President Donald Trump has played down worries about the weakening U.S. dollar, saying the currency is performing “great” even as markets showed signs of concern.
Asked whether the recent fall in the dollar troubled him, Trump responded dismissively, pointing broadly to U.S. business activity but offering no specific evidence to support his view.
His comments were followed by notable market movements. The euro rose above 1.20 dollars, while gold strengthened sharply against the U.S. currency, reaching an all-time high.
Trump cited China and Japan as examples of countries he has previously accused of pursuing currency devaluation. “I used to fight like hell with them,” he said, referring to what he described as efforts to weaken their currencies.
Economists suggest that current exchange-rate shifts reflect contrasting economic conditions and monetary policy choices, rather than deliberate devaluation.

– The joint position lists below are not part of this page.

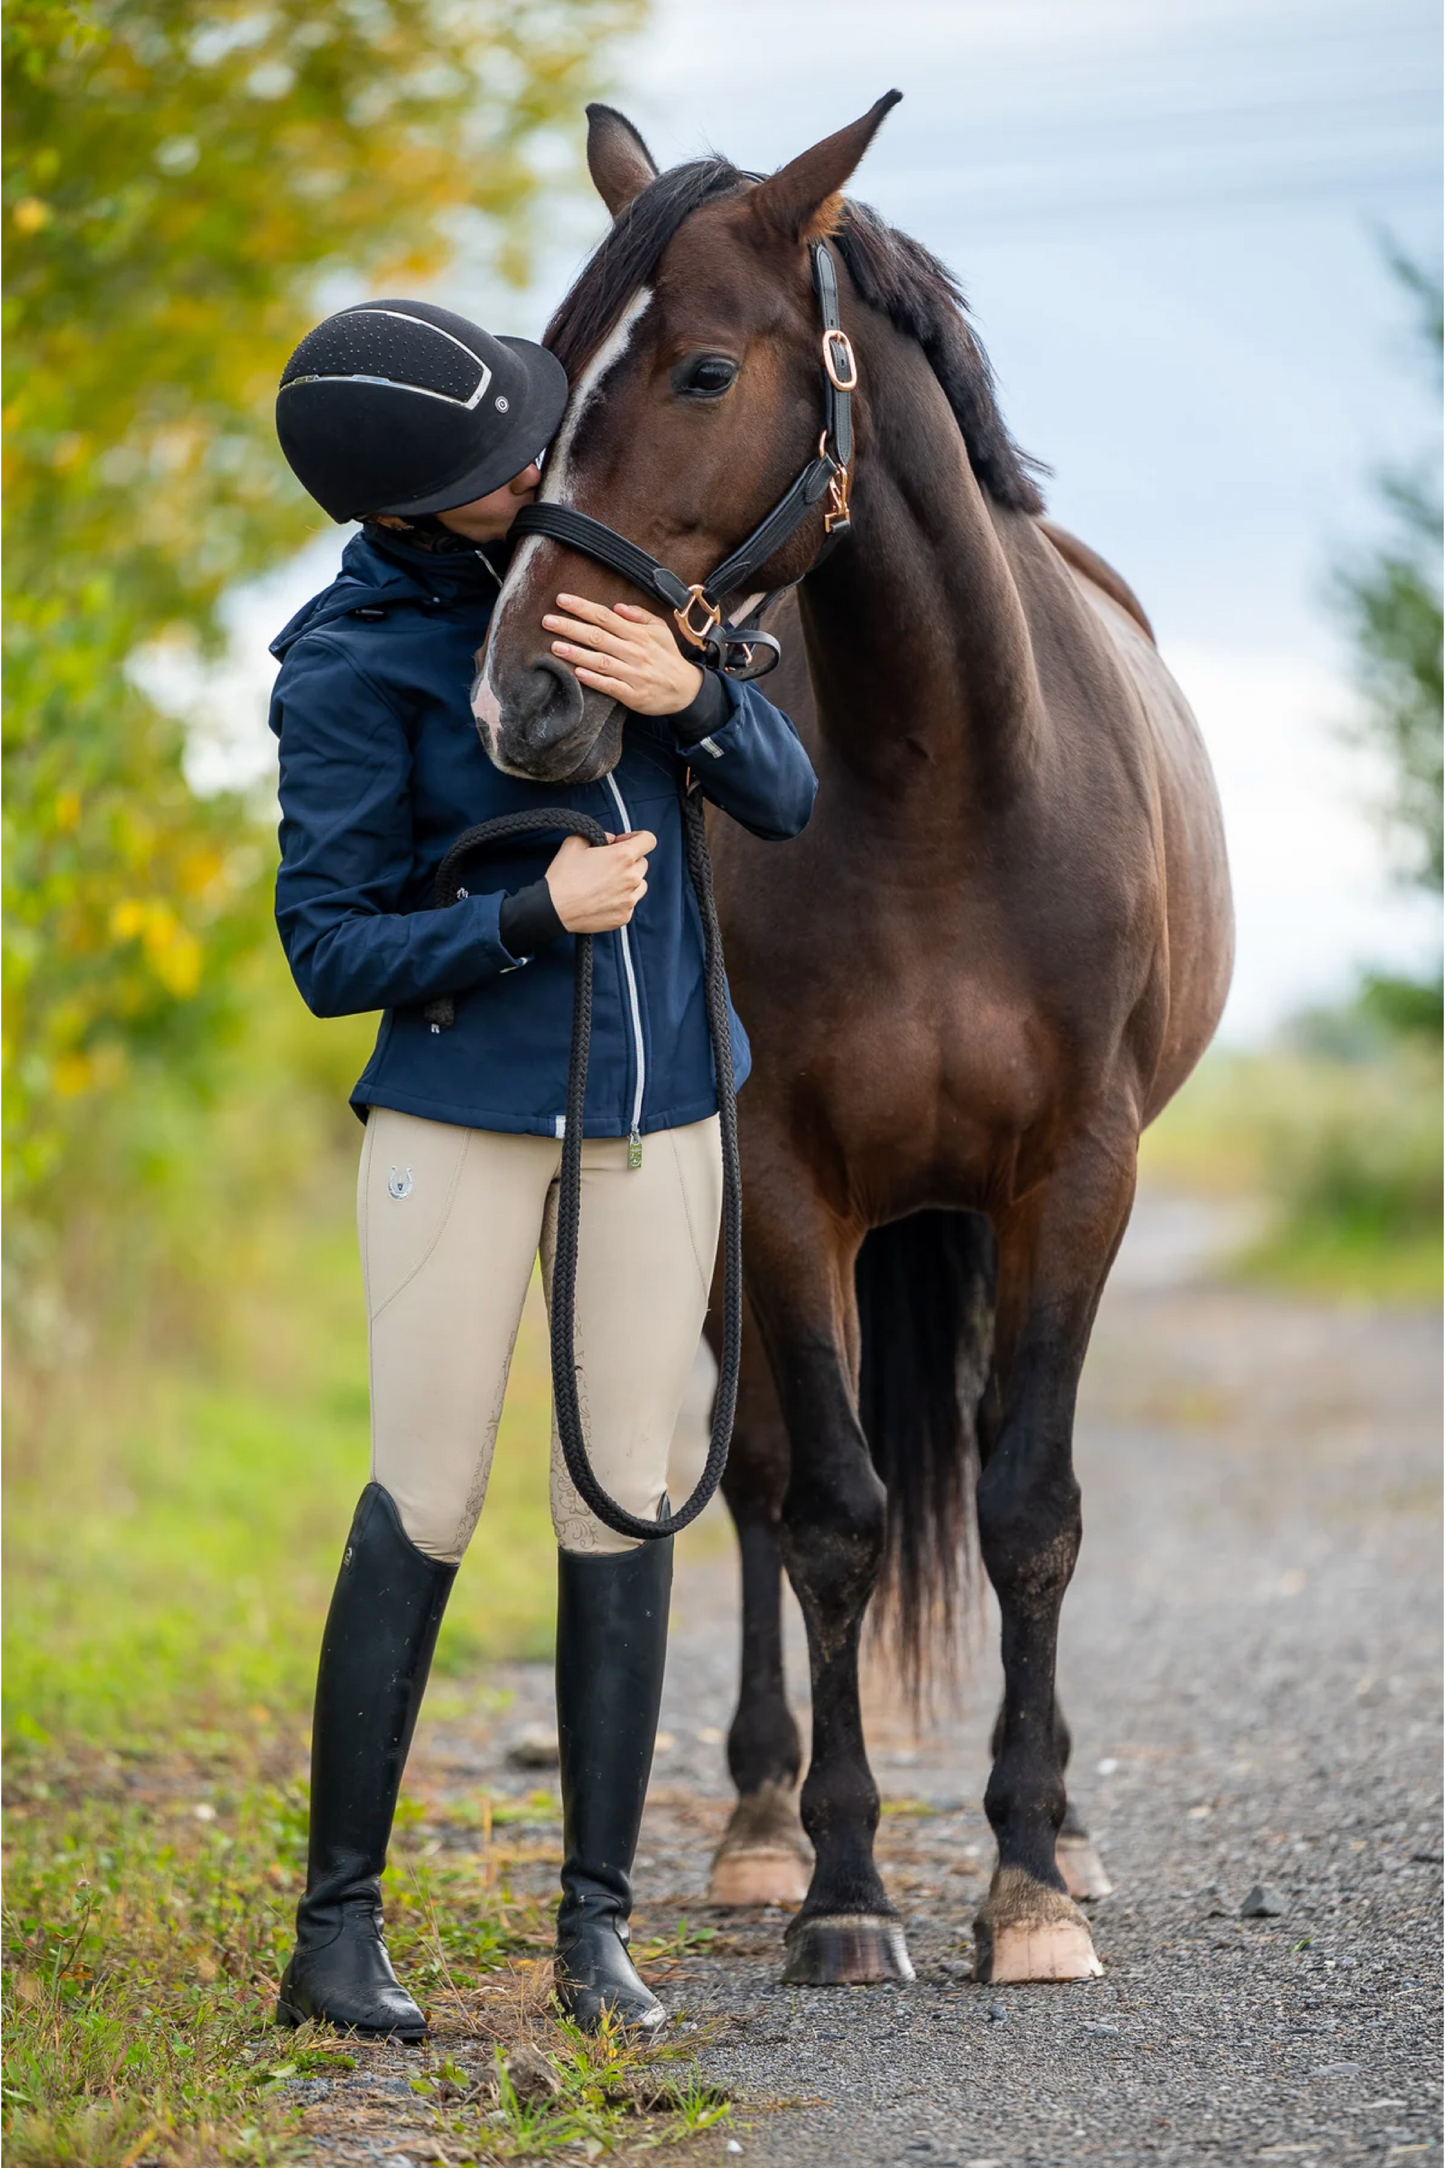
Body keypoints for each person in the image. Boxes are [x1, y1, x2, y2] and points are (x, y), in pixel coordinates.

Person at [265, 298, 817, 2041]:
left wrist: (699, 697)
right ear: (418, 509)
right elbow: (331, 949)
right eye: (505, 466)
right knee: (423, 1496)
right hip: (456, 1125)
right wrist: (525, 914)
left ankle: (597, 1931)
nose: (540, 471)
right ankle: (335, 1935)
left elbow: (788, 803)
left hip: (658, 1117)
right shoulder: (351, 668)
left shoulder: (614, 585)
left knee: (629, 1495)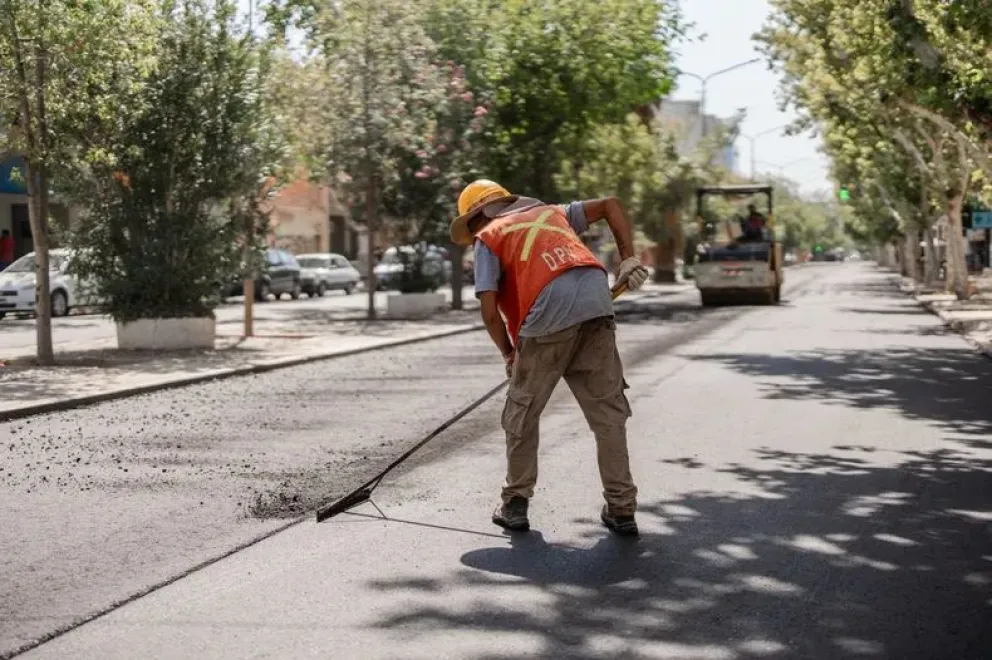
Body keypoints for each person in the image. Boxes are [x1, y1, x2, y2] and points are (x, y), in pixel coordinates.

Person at [449, 179, 649, 536]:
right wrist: (627, 258)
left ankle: (514, 504)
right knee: (608, 416)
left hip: (546, 320)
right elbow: (611, 204)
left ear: (477, 216)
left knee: (522, 414)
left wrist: (510, 354)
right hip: (596, 304)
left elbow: (490, 313)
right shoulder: (552, 212)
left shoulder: (488, 237)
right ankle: (622, 508)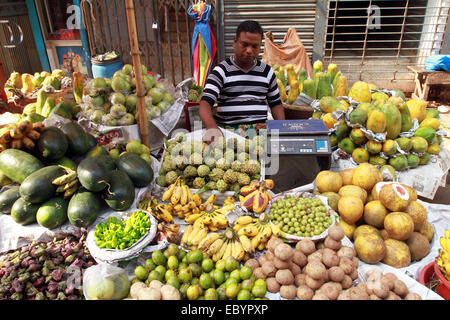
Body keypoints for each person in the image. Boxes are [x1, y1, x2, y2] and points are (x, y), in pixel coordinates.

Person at [199, 20, 285, 145]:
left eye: (254, 46)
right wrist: (213, 128)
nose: (249, 50)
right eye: (244, 44)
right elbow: (205, 105)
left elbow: (276, 104)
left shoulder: (267, 72)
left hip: (260, 135)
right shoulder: (221, 71)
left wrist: (281, 130)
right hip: (229, 134)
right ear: (235, 42)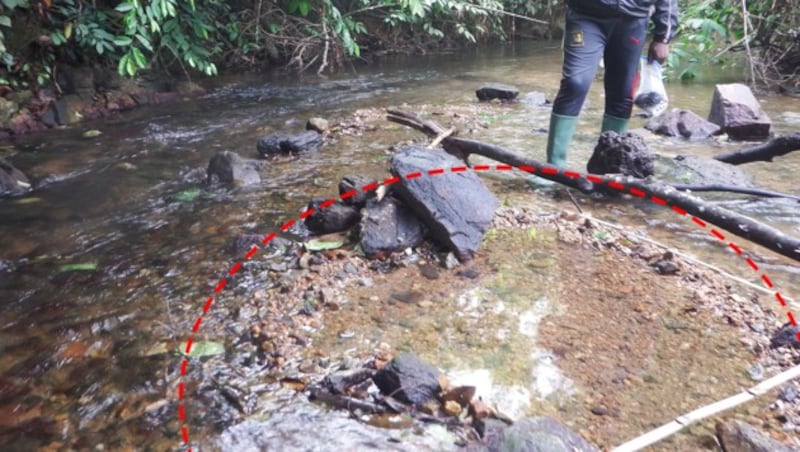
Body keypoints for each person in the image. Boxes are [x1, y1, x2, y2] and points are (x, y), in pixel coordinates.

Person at [540, 0, 679, 175]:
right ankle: (554, 166)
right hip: (586, 17)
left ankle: (608, 166)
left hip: (633, 21)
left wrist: (663, 37)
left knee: (622, 93)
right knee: (575, 83)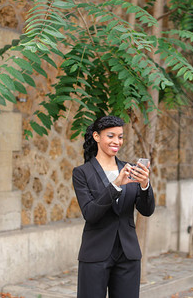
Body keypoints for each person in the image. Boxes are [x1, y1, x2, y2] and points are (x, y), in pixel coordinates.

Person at [72, 115, 155, 298]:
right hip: (95, 253)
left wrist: (144, 185)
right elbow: (90, 213)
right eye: (111, 136)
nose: (117, 141)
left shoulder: (131, 169)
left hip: (128, 254)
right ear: (96, 136)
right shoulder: (82, 173)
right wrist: (116, 184)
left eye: (120, 136)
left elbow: (147, 210)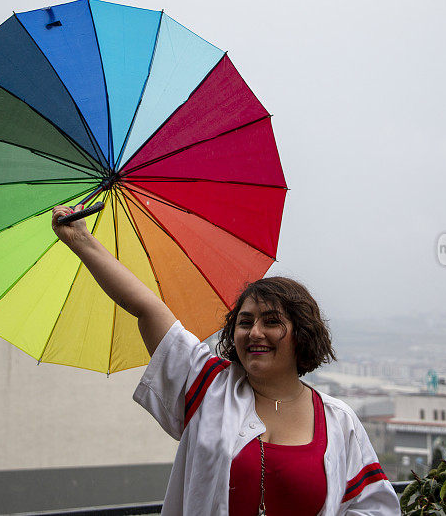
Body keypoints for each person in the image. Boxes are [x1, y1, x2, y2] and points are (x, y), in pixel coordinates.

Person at [52, 204, 400, 515]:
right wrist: (81, 240)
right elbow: (146, 308)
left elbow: (374, 507)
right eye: (245, 322)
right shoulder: (207, 385)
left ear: (303, 334)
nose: (255, 332)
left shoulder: (339, 422)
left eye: (272, 322)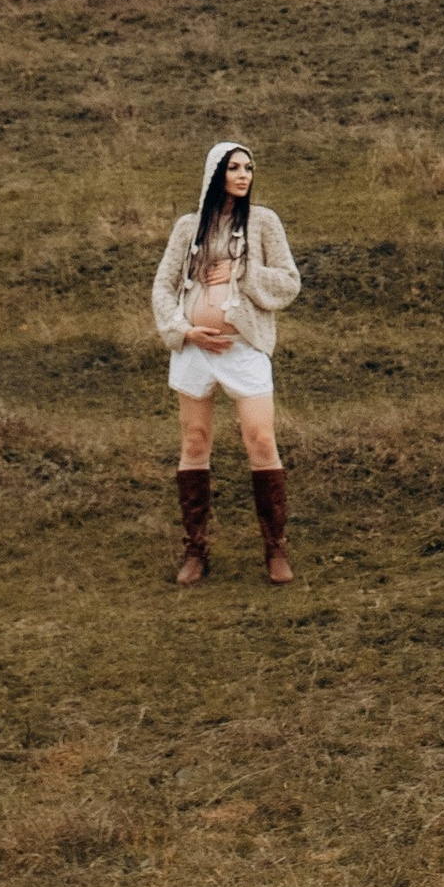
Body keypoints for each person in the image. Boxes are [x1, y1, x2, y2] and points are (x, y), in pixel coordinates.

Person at [151, 139, 300, 587]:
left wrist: (243, 274)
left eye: (248, 168)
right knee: (195, 441)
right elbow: (162, 286)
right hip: (195, 349)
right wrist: (183, 331)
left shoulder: (263, 222)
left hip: (243, 347)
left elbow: (289, 282)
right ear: (216, 173)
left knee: (260, 438)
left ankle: (275, 549)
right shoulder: (188, 228)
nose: (243, 175)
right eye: (233, 167)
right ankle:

The president has long argued that a weaker dollar can benefit the U.S. economy by supporting exports and encouraging foreign demand. He has also said that an excessively strong dollar could deter tourists and make it harder for American businesses to compete internationally.
However, Trump has acknowledged the trade-off involved, noting that a strong currency can help contain inflation. While a softer dollar may stimulate growth in the short term, analysts warn that sustained weakness can increase the cost of imports, fuel inflation and raise the price of foreign travel for U.S. consumers.